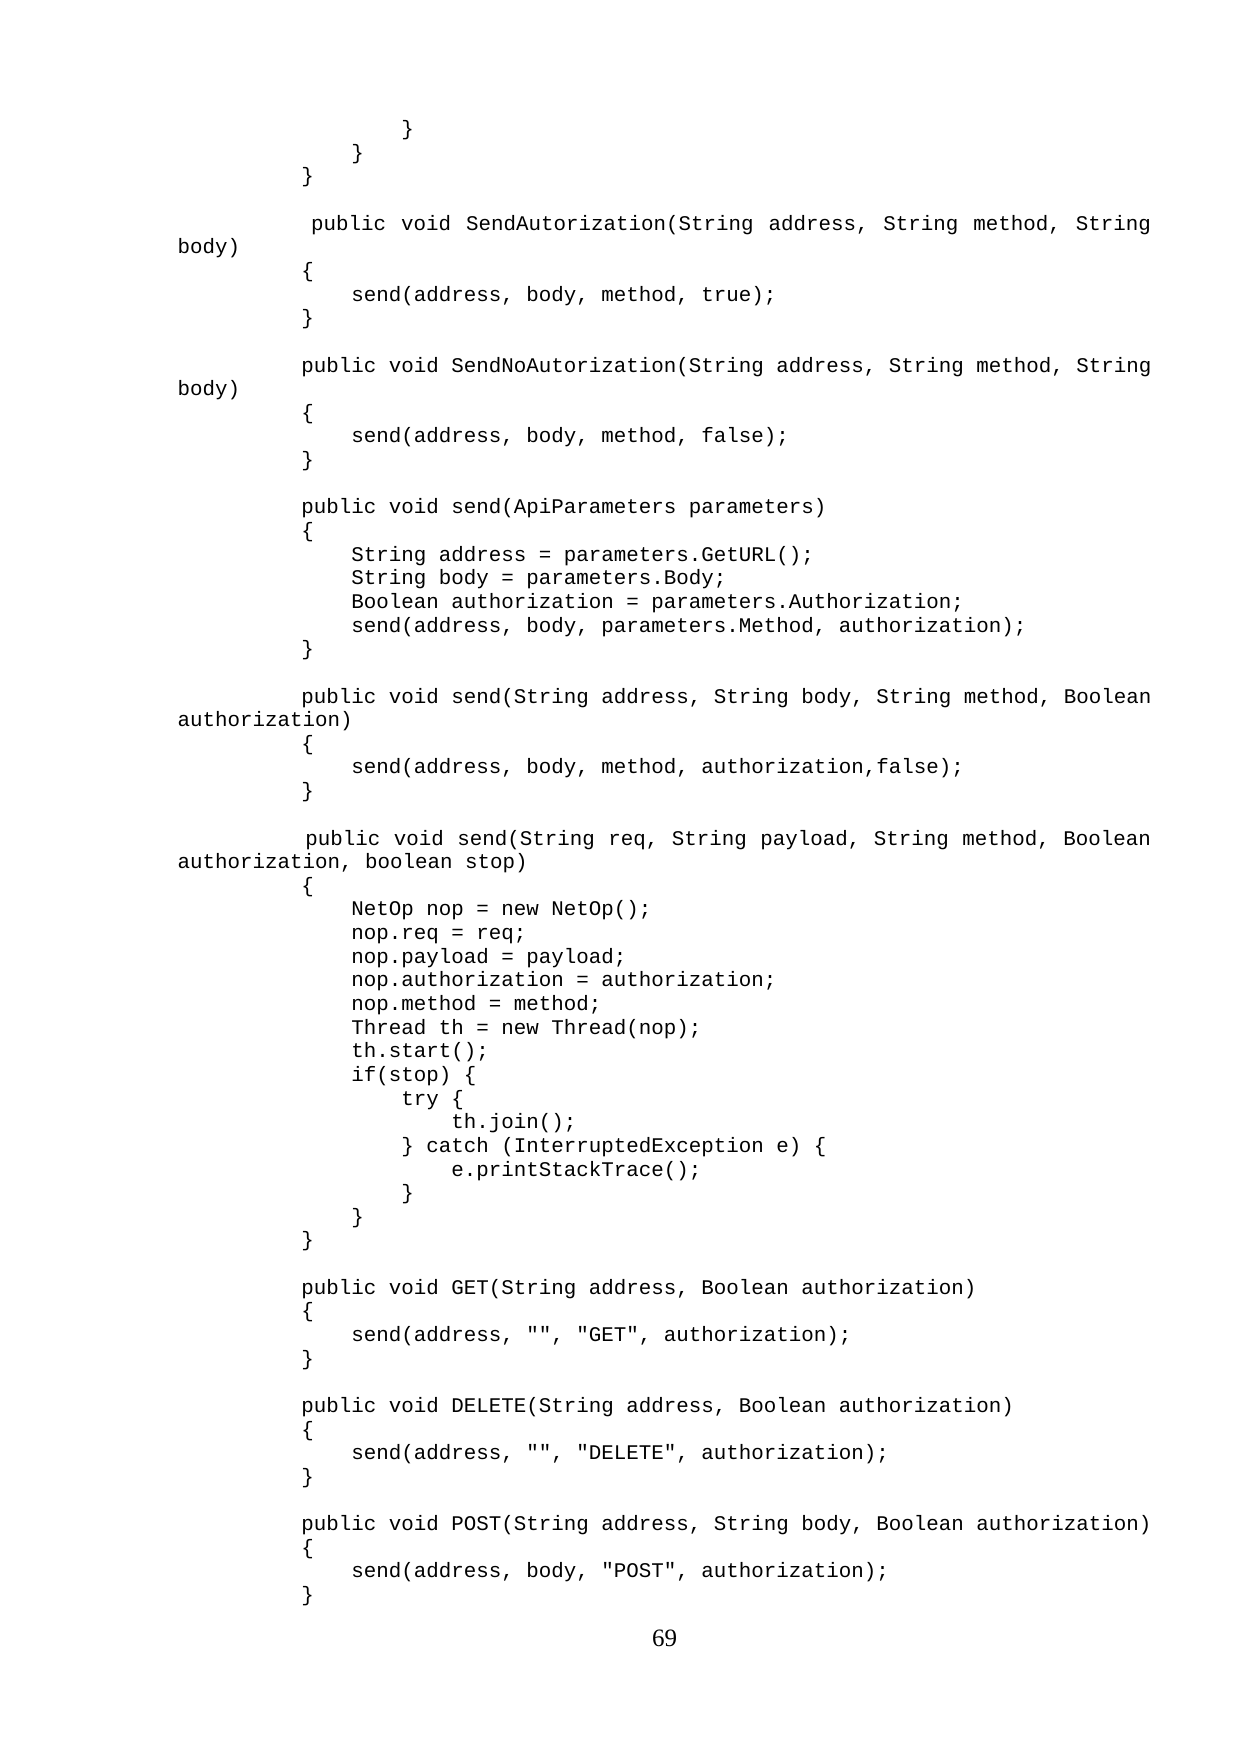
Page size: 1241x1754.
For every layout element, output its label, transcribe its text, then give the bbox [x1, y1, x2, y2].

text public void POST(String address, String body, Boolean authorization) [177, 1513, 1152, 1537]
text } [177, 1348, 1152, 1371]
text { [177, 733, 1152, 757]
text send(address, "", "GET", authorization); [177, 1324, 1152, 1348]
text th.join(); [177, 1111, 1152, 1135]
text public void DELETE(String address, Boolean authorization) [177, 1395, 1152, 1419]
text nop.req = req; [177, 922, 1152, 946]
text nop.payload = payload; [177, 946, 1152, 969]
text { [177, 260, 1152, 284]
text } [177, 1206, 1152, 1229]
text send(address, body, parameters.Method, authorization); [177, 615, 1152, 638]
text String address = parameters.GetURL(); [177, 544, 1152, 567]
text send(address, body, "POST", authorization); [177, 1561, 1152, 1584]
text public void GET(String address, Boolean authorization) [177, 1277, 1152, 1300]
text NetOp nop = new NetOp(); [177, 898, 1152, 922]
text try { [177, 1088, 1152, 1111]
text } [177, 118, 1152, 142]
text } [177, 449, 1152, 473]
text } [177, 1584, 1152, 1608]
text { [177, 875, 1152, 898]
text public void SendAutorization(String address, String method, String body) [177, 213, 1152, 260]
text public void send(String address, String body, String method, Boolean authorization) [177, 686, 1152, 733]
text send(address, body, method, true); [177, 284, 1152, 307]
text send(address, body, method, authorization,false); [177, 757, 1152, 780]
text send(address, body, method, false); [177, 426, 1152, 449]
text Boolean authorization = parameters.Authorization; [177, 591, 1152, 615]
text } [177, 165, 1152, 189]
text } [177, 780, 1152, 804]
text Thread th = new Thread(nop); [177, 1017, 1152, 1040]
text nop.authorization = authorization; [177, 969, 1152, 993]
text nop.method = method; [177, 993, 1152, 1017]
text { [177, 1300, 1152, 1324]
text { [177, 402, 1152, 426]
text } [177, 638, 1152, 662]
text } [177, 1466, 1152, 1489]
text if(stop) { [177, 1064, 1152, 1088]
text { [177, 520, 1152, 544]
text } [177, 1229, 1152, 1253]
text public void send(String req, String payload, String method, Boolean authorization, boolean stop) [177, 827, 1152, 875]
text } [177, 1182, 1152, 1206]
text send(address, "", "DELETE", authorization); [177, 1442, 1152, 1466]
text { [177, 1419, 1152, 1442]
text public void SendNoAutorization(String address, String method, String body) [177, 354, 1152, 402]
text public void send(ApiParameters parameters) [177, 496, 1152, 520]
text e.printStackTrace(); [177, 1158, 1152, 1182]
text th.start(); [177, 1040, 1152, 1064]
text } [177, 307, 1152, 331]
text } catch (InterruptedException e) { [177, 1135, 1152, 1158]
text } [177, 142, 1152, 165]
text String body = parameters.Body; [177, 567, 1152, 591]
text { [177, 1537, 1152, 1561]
◇ ◇ ◇ ◇ ◇ ◇ ◇
What is needed is a count of the lines in the data that contain the word "Boolean"; please give it and no other words.

6